The problem with statistical significance

Statistical significance isn’t the end-all and be-all of truth. Is there a better way forward?

8 min readDec 2, 2023

Welcome to 1920s England. A group of academics have gathered for tea. Algae researcher Muriel Bristol has just made a rather outrageous claim — she swears that she can tell whether the tea or the milk was added first to a cup.

The mathematician Ronald Fisher scoffs at this claim. William Roach — a biochemist and, incidentally, Bristol’s future husband — overhears the argument and proposes a solution. Fisher will give Bristol eight cups of tea, four of each variety, in random order.

Bristol correctly identifies all eight cups of tea. After calculating the probability of Bristol identifying all the cups by chance — a meagre 1 in 70 — Fisher concedes that “Bristol divined correctly more than enough of those cups into which tea had been poured first to prove her case”.

And thus, a scientific ritual is born.

What is statistical significance?

Imagine we want to find out whether chihuahuas live longer than pugs. We can do this by collecting data about the lifespans of each breed and investigating whether there is a statistically significant difference between the two groups. The null hypothesis is the idea that there is no difference between how long pugs and chihuahuas live.

Statistical significance is typically represented by the p-value, which is the probability of getting the observed result (or a more extreme result) if the null hypothesis is true. The p-value depends both on how far the two groups differ and how many individuals we included in our study. Learning that one chihuahua lived six years longer than one pug tells us very little. Perhaps the chihuahua just got lucky — or, more likely, the pug got unlucky. If the average lifespan of 1,000 chihuahuas was six years longer than the average lifespan of 1,000 pugs, that’s a different story.

The typical threshold for significance is p < 0.05, otherwise known at the 95% confidence interval. If there was less than a 5% chance of you obtaining the observed result under the null hypothesis, congratulations! You’ve got a significant result. Frontiers in Veterinary Science awaits your contribution to canine research.

The loss of nuance

Ronald Fisher never intended for the p-value to be a definitive test. He envisioned the p-value as part of a larger, non-numerical process that took both data and background knowledge into account.

The 95% confidence threshold came later, as we fought to bring more rigour and objectivity to science. This is a noble goal. We can’t rely on human intuition to work out if and how data relate to one another — the human brain is wired to see patterns everywhere. Just ask a child to tell you what the clouds look like.

The p-value’s appeal is easy to understand. It’s a single number that we can use to interpret data objectively. It’s flexible, too. We can compare p-values across different types of studies and different statistical tests.

But p-values have received plenty of criticism. They’ve been compared to mosquitoes (annoying and difficult to get rid of) and the emperor’s new clothes (fraught with problems that we all see, but won’t point out). One researcher suggested renaming the p-value approach to “statistical hypothesis inference testing”, which seems benign until you consider the acronym.

Few people would argue that the p-value is an inherently bad statistic — rather, the problem is with the dichotomous way in which we interpret it.

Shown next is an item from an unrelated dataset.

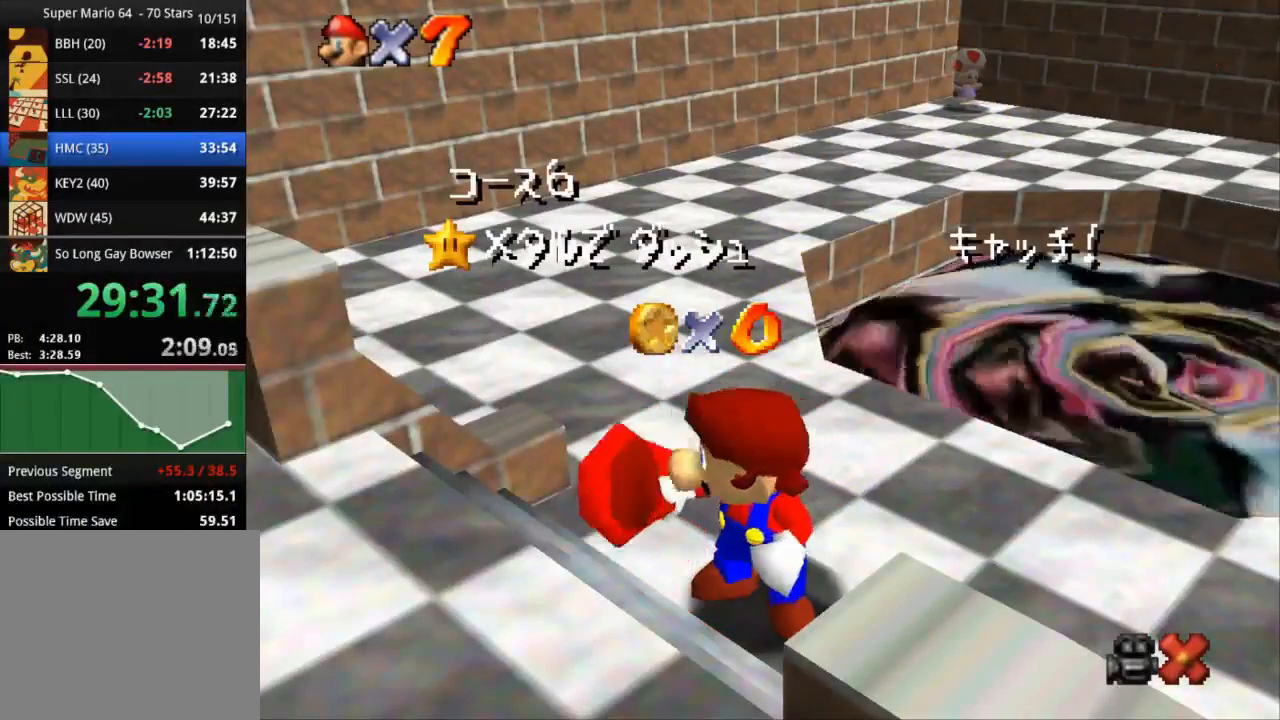
Gameplay with a controller (PlayStation layout); each line is a JSON object with the inputs held at the frame after it. "events" lists button and stick changes between this image and that frame as [ms after this image, input, new state], when the widget could be followed in between. Not read: R3.
{"buttons": [], "left_stick": "center", "right_stick": "center", "events": []}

You don’t have to be an expert statistician to question why we consider a p-value of 0.04 significant while completely dismissing a p-value of 0.06.

As observed by Andrew Gelman and Han Stern, the difference between “significant” and “non-significant” is in itself non-significant. Only small changes are required to move a result from the 5.1% significance level to 4.9%. Conversely, large changes in significance levels can reflect negligible changes in the underlying data.

Not all hypotheses are created equal

The fact that the p-value is just a probability is only part of the issue. It’s also easy for us to forget what that probability actually represents.

Imagine a new drug has been shown to give mice healthier hearts. We decide to test it on humans. 25 people receive the drug while another 25 get a placebo. After a year, we work out whether the people who received the drug have significantly better cardiovascular health than the people who received the placebo. We get a p-value of 0.01.

Few people would challenge us for saying there is a 99% chance that the drug improves cardiovascular health.

Now let’s say I decide our pharmacological research isn’t getting me enough attention and claim that I can predict the future. I toss a coin seven times, and successfully manage to predict which side it will land on every time. Again, our statistical analyses return a p-value of 0.01.

Is there a 99% chance that I have supernatural powers?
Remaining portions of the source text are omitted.